'Querem fazer a gente pedir desculpa porque estuda', diz Ciro após fala sobre favela

Ciro voltou a se defender após ter dito que seria “serviço pesado” tratar sobre determinados temas na favela. (Foto: Mateus Bonomi/Anadolu Agency via Getty Images)
Ciro voltou a se defender após ter dito que seria “serviço pesado” tratar sobre determinados temas na favela. (Foto: Mateus Bonomi/Anadolu Agency via Getty Images)

Nesta sexta-feira (2), o candidato à sucessão presidencial Ciro Gomes (PDT) voltou a se defender da repercussão dada a fala dele sobre discursar “para gente preparada” em evento na Federação das Indústrias do Rio de Janeiro (Firjan). Na ocasião, ele disse que seria “serviço pesado” tratar sobre os mesmos temas numa favela.

Segundo Ciro, o destaque a esse trecho específico é uma “hipocrisia demagógica que pretende aviltar o debate” e para fazê-lo “pedir desculpas porque estuda”.

"Querem agora estabelecer para mim, alguma distinção hipócrita como se eu, ao falar a um conjunto de ilustres juristas, tivesse a mesma facilidade que eu tenho quando sistematicamente abordo a questão dos pobres. É uma hipocrisia demagógica que pretende aviltar o debate. Fazer a gente pedir desculpa porque estuda, porque aborda a complexidade dos problemas, embora traduzi-los seja tarefa nossa", afirmou em evento da OAB/SP.

Em conversa com a imprensa, o pedetista afirmou ser o único candidato com programa de mudança de modelo econômico visando a proteção dos brasileiros pobres contra a “manipulação politiqueira”.

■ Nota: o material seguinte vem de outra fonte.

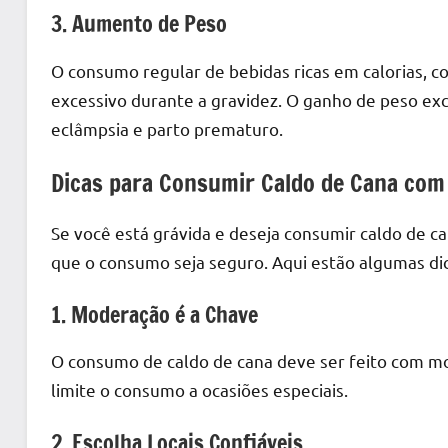
3. Aumento de Peso
O consumo regular de bebidas ricas em calorias, c
excessivo durante a gravidez. O ganho de peso ex
eclâmpsia e parto prematuro.
Dicas para Consumir Caldo de Cana com
Se você está grávida e deseja consumir caldo de c
que o consumo seja seguro. Aqui estão algumas dic
1. Moderação é a Chave
O consumo de caldo de cana deve ser feito com mo
limite o consumo a ocasiões especiais.
2. Escolha Locais Confiáveis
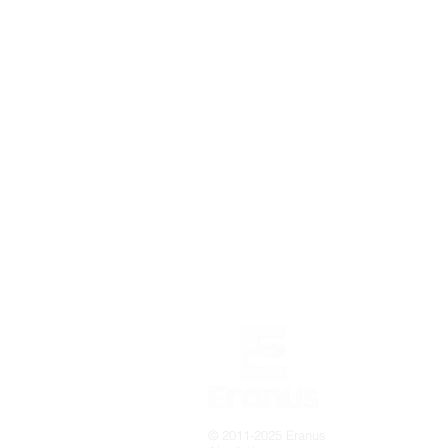
© 2011-2025 Eranus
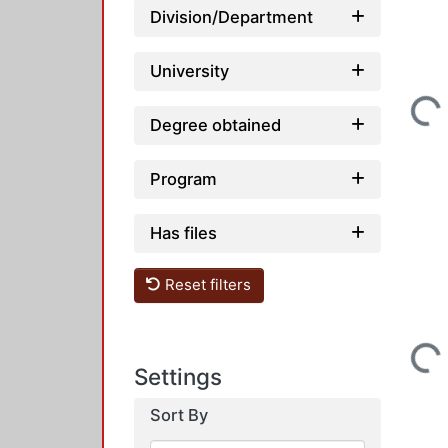
Division/Department
Loadin
University
Degree obtained
Program
Has files
Reset filters
Loadin
Settings
Sort By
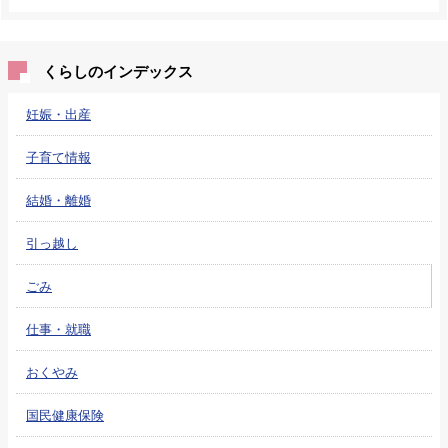
くらしのインデックス
妊娠・出産
子育て情報
結婚・離婚
引っ越し
ごみ
仕事・就職
おくやみ
国民健康保険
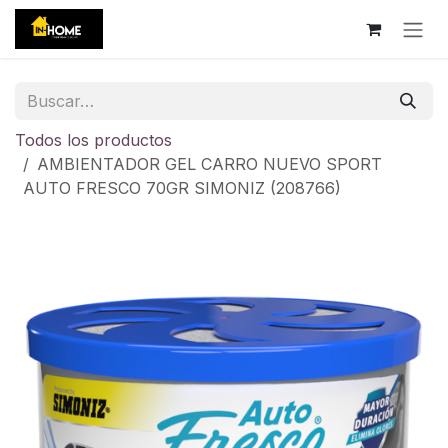
Ir al contenido
Todos los productos
AMBIENTADOR GEL CARRO NUEVO SPORT
AUTO FRESCO 70GR SIMONIZ (208766)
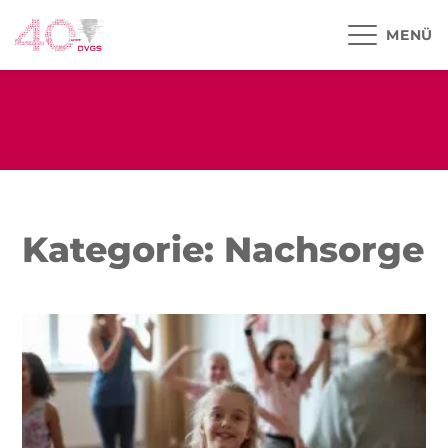
MENÜ
Kategorie: Nachsorge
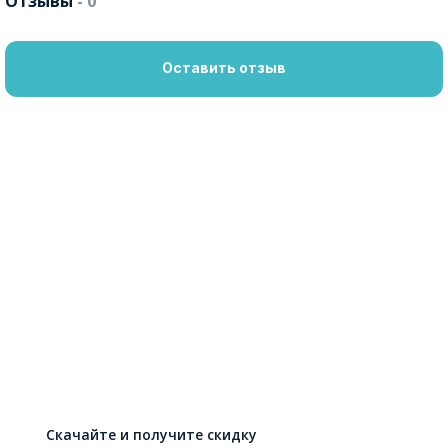
Отзывы
- 0
Оставить отзыв
Скачайте и получите скидку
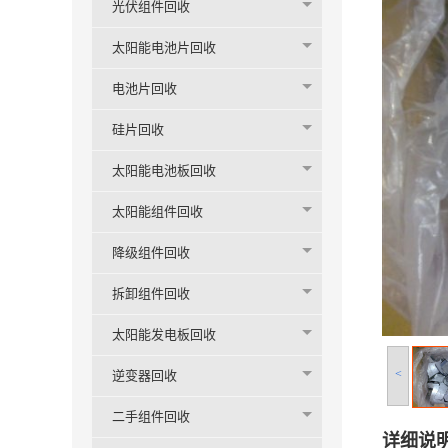
光伏组件回收
太阳能电池片回收
电池片回收
硅片回收
太阳能电池板回收
太阳能组件回收
降级组件回收
拆卸组件回收
太阳能发电板回收
<
逆变器回收
二手组件回收
详细说明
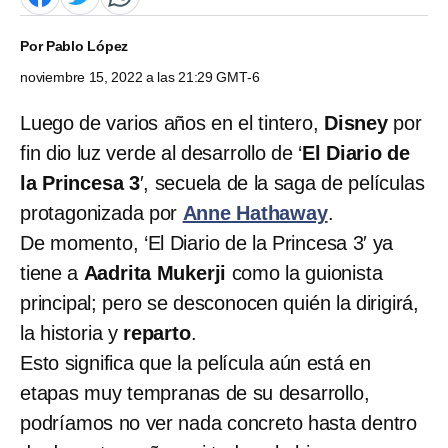
Por
Pablo López
noviembre 15, 2022 a las 21:29 GMT-6
Luego de varios años en el tintero,
Disney
por
fin dio luz verde al desarrollo de ‘
El Diario de
la Princesa 3
′, secuela de la saga de películas
protagonizada por
Anne Hathaway
.
De momento, ‘El Diario de la Princesa 3′ ya
tiene a
Aadrita Mukerji
como la guionista
principal; pero se desconocen quién la dirigirá,
la historia y
reparto
.
Esto significa que la película aún está en
etapas muy tempranas de su desarrollo,
podríamos no ver nada concreto hasta dentro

Ciro ainda criticou os líderes nas pesquisas, Luiz Inácio Lula da Silva (PT) e o presidente Jair Bolsonaro (PL) por, segundo ele, estarem “puramente copiando" as propostas dele. Ele deu como exemplo o imposto sobre grandes fortunas, de Bolsonaro, e a reestruturação de dívidas sugerida por Lula.

Veja as últimas pesquisas eleitorais para presidente:

Atentado a Kirchner

O presidenciável voltou a mencionar o ataque sofrido pela vice-presidente da Argentina Cristina Kirchner na noite desta quinta-feira (1º). Segundo ele, o caso “enche os brasileiros de vergonha”, por ter sido cometido por um brasileiro.

Ciro vinculou o ocorrido ao assassinato do guarda municipal petista Marcelo Arruda, no Paraná. Durante uma festa de aniversário com tema do Partido dos Trabalhadores, Marcelo foi morto por um defensor do presidente Jair Bolsonaro.

Segundo o candidato, os adversários “se recusam, querem simplificar de uma forma grosseira, incitando paixões e ódios que estão produzindo esse tipo de episódio”. Ele ainda apontou que a polarização arma “radicais enlouquecidos”.